Writing for the New Yorker, Chiang said “computer hardware and software are the latest cognitive technologies, and they are powerful aids to innovation, but they can’t generate a technological explosion by themselves. You need people to do that, and the more the better. Giving better hardware and software to one smart individual is helpful, but the real benefits come when everyone has them. Our current technological explosion is a result of billions of people using those cognitive tools… Could AI programs take the place of those humans, so that an explosion occurs in the digital realm faster than it does in ours? Possibly, but let’s think about what it would require.
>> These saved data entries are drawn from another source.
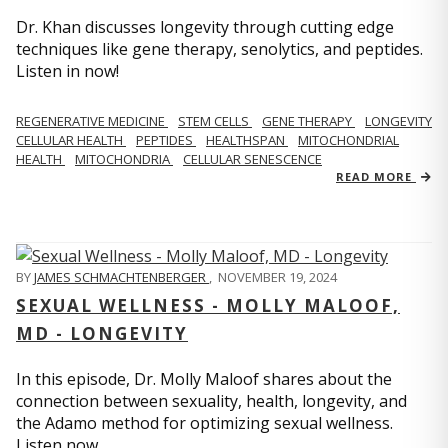
Dr. Khan discusses longevity through cutting edge
techniques like gene therapy, senolytics, and peptides.
Listen in now!
REGENERATIVE MEDICINE
STEM CELLS
GENE THERAPY
LONGEVITY
CELLULAR HEALTH
PEPTIDES
HEALTHSPAN
MITOCHONDRIAL
HEALTH
MITOCHONDRIA
CELLULAR SENESCENCE
READ MORE
BY
JAMES SCHMACHTENBERGER
,
NOVEMBER 19, 2024
SEXUAL WELLNESS - MOLLY MALOOF,
MD - LONGEVITY
In this episode, Dr. Molly Maloof shares about the
connection between sexuality, health, longevity, and
the Adamo method for optimizing sexual wellness.
Listen now.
The strategy most likely to succeed would be essentially to duplicate all of human civilization in software, with eight billion human-equivalent AIs going about their business.”
He added: “That’s probably cost-prohibitive, so the task then becomes identifying the smallest subset of human civilization that can generate most of the innovation you’re looking for. One way to think about this is to ask: How many people do you need to put together a Manhattan Project? Note that this is different from asking how many scientists actually worked on the Manhattan Project. The relevant question is: How large of a population do you need to draw from in order to recruit enough scientists to staff such an effort?"
“This ability of humans to build on one another’s work is precisely why I don’t believe that running a human-equivalent AI program for 100 years in isolation is a good way to produce major breakthroughs. An individual working in complete isolation can come up with a breakthrough but is unlikely to do so repeatedly; you’re better off having a lot of people drawing inspiration from one another. They don’t have to be directly collaborating; any field of research will simply do better when it has many people working in it,” he noted. Chiang said machines can only produce what they are programmed to generate, and without human intelligence behind AI, it cannot create its own “singularity.”